Could you retype the listing beneath, keeping each line exactly as it is?

☆ ☆ ☆ ☆ ☆

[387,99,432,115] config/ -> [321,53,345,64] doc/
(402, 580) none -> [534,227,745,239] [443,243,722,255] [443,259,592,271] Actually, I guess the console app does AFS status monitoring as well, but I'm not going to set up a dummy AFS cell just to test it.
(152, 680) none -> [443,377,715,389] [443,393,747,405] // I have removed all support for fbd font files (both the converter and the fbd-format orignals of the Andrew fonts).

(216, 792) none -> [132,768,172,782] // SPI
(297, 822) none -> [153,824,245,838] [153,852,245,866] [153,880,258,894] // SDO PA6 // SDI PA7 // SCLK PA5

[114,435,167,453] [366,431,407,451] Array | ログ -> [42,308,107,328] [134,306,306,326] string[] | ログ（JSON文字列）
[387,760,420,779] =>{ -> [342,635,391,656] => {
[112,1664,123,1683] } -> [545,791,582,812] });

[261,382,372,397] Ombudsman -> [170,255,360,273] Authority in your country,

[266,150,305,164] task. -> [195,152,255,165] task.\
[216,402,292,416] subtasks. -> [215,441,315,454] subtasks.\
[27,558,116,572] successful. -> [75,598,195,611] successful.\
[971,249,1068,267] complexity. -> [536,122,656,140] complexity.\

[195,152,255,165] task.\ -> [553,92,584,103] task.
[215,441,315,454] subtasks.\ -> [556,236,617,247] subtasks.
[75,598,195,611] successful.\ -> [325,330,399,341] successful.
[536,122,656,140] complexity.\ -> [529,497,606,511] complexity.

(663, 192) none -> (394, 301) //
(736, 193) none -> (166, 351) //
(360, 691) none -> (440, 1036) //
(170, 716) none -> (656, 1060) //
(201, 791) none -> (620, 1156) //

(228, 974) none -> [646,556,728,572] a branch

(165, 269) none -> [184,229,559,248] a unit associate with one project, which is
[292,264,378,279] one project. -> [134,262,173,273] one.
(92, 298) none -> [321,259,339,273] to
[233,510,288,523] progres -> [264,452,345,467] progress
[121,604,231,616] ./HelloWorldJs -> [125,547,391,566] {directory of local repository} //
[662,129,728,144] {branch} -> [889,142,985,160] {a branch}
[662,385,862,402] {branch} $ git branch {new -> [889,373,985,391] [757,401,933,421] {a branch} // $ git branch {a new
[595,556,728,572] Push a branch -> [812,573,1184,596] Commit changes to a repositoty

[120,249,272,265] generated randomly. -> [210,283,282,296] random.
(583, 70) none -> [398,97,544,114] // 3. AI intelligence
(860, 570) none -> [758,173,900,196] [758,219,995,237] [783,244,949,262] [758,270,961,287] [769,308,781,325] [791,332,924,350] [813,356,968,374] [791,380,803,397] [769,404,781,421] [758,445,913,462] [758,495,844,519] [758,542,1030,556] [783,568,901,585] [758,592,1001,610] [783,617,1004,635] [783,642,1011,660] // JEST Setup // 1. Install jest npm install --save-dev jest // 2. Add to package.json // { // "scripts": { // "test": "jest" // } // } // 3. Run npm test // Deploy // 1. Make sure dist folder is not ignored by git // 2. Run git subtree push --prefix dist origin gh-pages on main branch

☆ ☆ ☆ ☆ ☆

• Solution to this problem:
[387,99,432,115] config/ -> [321,53,345,64] doc/
(402, 580) none -> [534,227,745,239] [443,243,722,255] [443,259,592,271] Actually, I guess the console app does AFS status monitoring as well, but I'm not going to set up a dummy AFS cell just to test it.
(152, 680) none -> [443,377,715,389] [443,393,747,405] // I have removed all support for fbd font files (both the converter and the fbd-format orignals of the Andrew fonts).

(216, 792) none -> [132,768,172,782] // SPI
(297, 822) none -> [153,824,245,838] [153,852,245,866] [153,880,258,894] // SDO PA6 // SDI PA7 // SCLK PA5

[114,435,167,453] [366,431,407,451] Array | ログ -> [42,308,107,328] [134,306,306,326] string[] | ログ（JSON文字列）
[387,760,420,779] =>{ -> [342,635,391,656] => {
[112,1664,123,1683] } -> [545,791,582,812] });

[261,382,372,397] Ombudsman -> [170,255,360,273] Authority in your country,

[266,150,305,164] task. -> [195,152,255,165] task.\
[216,402,292,416] subtasks. -> [215,441,315,454] subtasks.\
[27,558,116,572] successful. -> [75,598,195,611] successful.\
[971,249,1068,267] complexity. -> [536,122,656,140] complexity.\

[195,152,255,165] task.\ -> [553,92,584,103] task.
[215,441,315,454] subtasks.\ -> [556,236,617,247] subtasks.
[75,598,195,611] successful.\ -> [325,330,399,341] successful.
[536,122,656,140] complexity.\ -> [529,497,606,511] complexity.

(663, 192) none -> (394, 301) //
(736, 193) none -> (166, 351) //
(360, 691) none -> (440, 1036) //
(170, 716) none -> (656, 1060) //
(201, 791) none -> (620, 1156) //

(228, 974) none -> [646,556,728,572] a branch

(165, 269) none -> [184,229,559,248] a unit associate with one project, which is
[292,264,378,279] one project. -> [134,262,173,273] one.
(92, 298) none -> [321,259,339,273] to
[233,510,288,523] progres -> [264,452,345,467] progress
[121,604,231,616] ./HelloWorldJs -> [125,547,391,566] {directory of local repository} //
[662,129,728,144] {branch} -> [889,142,985,160] {a branch}
[662,385,862,402] {branch} $ git branch {new -> [889,373,985,391] [757,401,933,421] {a branch} // $ git branch {a new
[595,556,728,572] Push a branch -> [812,573,1184,596] Commit changes to a repositoty

[120,249,272,265] generated randomly. -> [210,283,282,296] random.
(583, 70) none -> [398,97,544,114] // 3. AI intelligence
(860, 570) none -> [758,173,900,196] [758,219,995,237] [783,244,949,262] [758,270,961,287] [769,308,781,325] [791,332,924,350] [813,356,968,374] [791,380,803,397] [769,404,781,421] [758,445,913,462] [758,495,844,519] [758,542,1030,556] [783,568,901,585] [758,592,1001,610] [783,617,1004,635] [783,642,1011,660] // JEST Setup // 1. Install jest npm install --save-dev jest // 2. Add to package.json // { // "scripts": { // "test": "jest" // } // } // 3. Run npm test // Deploy // 1. Make sure dist folder is not ignored by git // 2. Run git subtree push --prefix dist origin gh-pages on main branch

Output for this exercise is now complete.